自賠責返済、約束は守れ
トラック運送事業者を含む自動車ユーザーが支払う、自賠責保険料の積立金の大部分が国の一般会計に貸され、6000億円がなお返済されていない問題で、自動車ユーザーらから早期の返済を求める声が高まっている。
自賠責保険は、利益を出さない「ノーロス・ノープロフィット原則に基づく世界でも例のない制度」(福田弥夫日大教授)で、1955年度(昭和30年度)に創設された。
すべての自動車ユーザーが加入を義務付けられる強制保険で、保険料による運用益は国土交通省の自賠責特別会計にプールされていたが、これが貯まってきたこともあって、94年度と95年度の2ヵ年にわたり計1兆1200億円が一般会計に「貸し出され」た。
「貸し出され」た金は国債整理基金に組み入れられ、国債の償還や利払いに充てられている。
その後、02年度の政府再保険廃止の際、それまでに貯まっていた運用益2兆円のうち1・1兆円を保険料の引き下げに、0・9兆円を被害者救済対策に充てることになり、1・1兆円については02年度から07年度までの6年間でユーザーの保険料負担抑制に充てられた。
残る0・9兆円の運用益で重度後遺障害者への支援など被害者救済対策を行うはずだったが、このうちの約0・5兆円が未だに一般会計から返済されないため、残る積立金2300億円の運用益と積立金本体の取り崩しで被害者救済対策を実施しているのが実情だ。

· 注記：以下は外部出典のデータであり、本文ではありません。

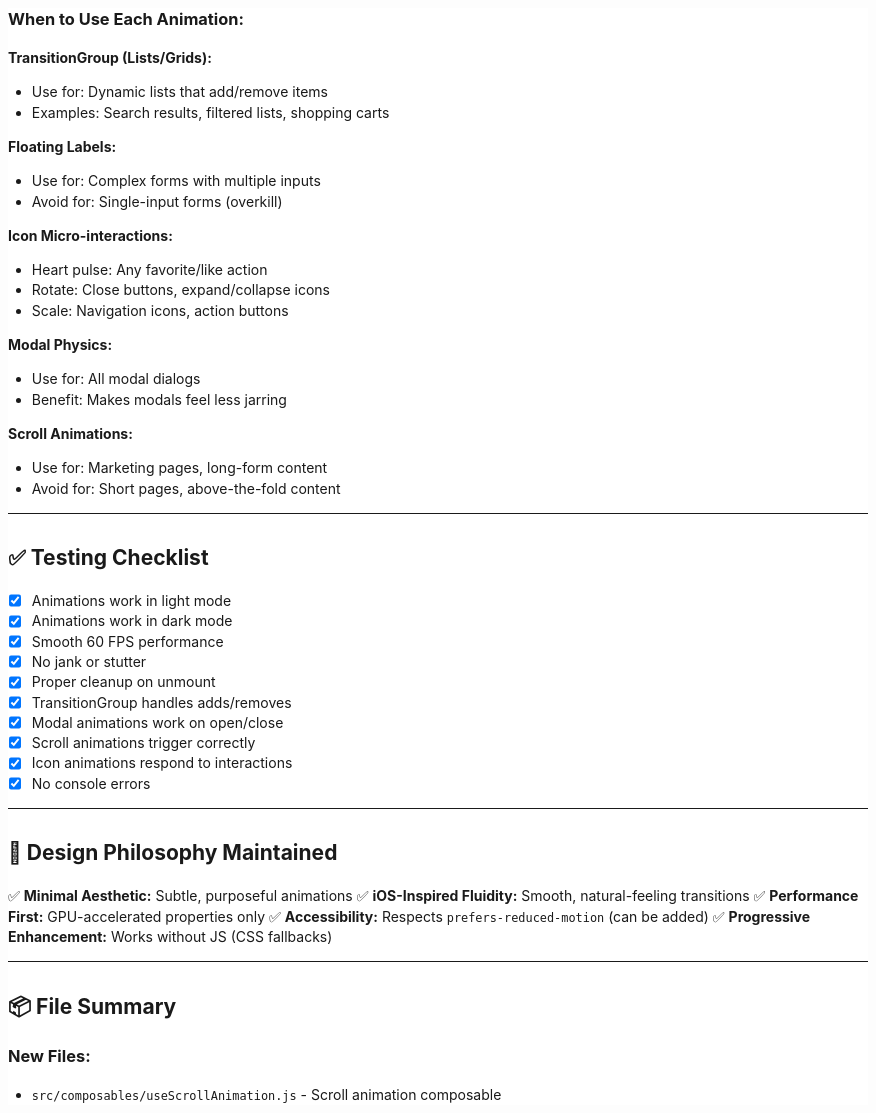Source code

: ### When to Use Each Animation:

**TransitionGroup (Lists/Grids):**
- Use for: Dynamic lists that add/remove items
- Examples: Search results, filtered lists, shopping carts

**Floating Labels:**
- Use for: Complex forms with multiple inputs
- Avoid for: Single-input forms (overkill)

**Icon Micro-interactions:**
- Heart pulse: Any favorite/like action
- Rotate: Close buttons, expand/collapse icons
- Scale: Navigation icons, action buttons

**Modal Physics:**
- Use for: All modal dialogs
- Benefit: Makes modals feel less jarring

**Scroll Animations:**
- Use for: Marketing pages, long-form content
- Avoid for: Short pages, above-the-fold content

---

## ✅ Testing Checklist

- [x] Animations work in light mode
- [x] Animations work in dark mode
- [x] Smooth 60 FPS performance
- [x] No jank or stutter
- [x] Proper cleanup on unmount
- [x] TransitionGroup handles adds/removes
- [x] Modal animations work on open/close
- [x] Scroll animations trigger correctly
- [x] Icon animations respond to interactions
- [x] No console errors

---

## 🎨 Design Philosophy Maintained

✅ **Minimal Aesthetic:** Subtle, purposeful animations
✅ **iOS-Inspired Fluidity:** Smooth, natural-feeling transitions
✅ **Performance First:** GPU-accelerated properties only
✅ **Accessibility:** Respects `prefers-reduced-motion` (can be added)
✅ **Progressive Enhancement:** Works without JS (CSS fallbacks)

---

## 📦 File Summary

### New Files:
- `src/composables/useScrollAnimation.js` - Scroll animation composable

このため、日本自動車会議所が事務局となって18日に開かれた「自賠制度を考える会」では、一般会計への貸し出し分について「被害者のための金だ」とする被害者団体と「いったんユーザーに返すべき」とする自動車ユーザー団体との間で「内ゲバ」も見られたが、返済後の使途については改めて議論し、今回は一般会計からの返済を求めていくことに特化する方向となった。
いずれにしても、運用益とはいえ元の金は自動車ユーザーが支払った保険料だ。その金が国債の償還や利払いに充てられているのは異常なことであり、自動車ユーザーだけが国の借金の返済に過分な対応をしなければならないいわれはない。
一般会計繰り入れ分の返済時期は、時の財務相と国交相の覚書で定められているが、これまでにすでに2回延期されている。しかも、最後に返済されたのは03年度で、04年度以降は一銭も繰戻されていない。3度目の返済期限となる11年度も財政状態は厳しいかもしれないが、約束は約束であり、守ってもらいたい。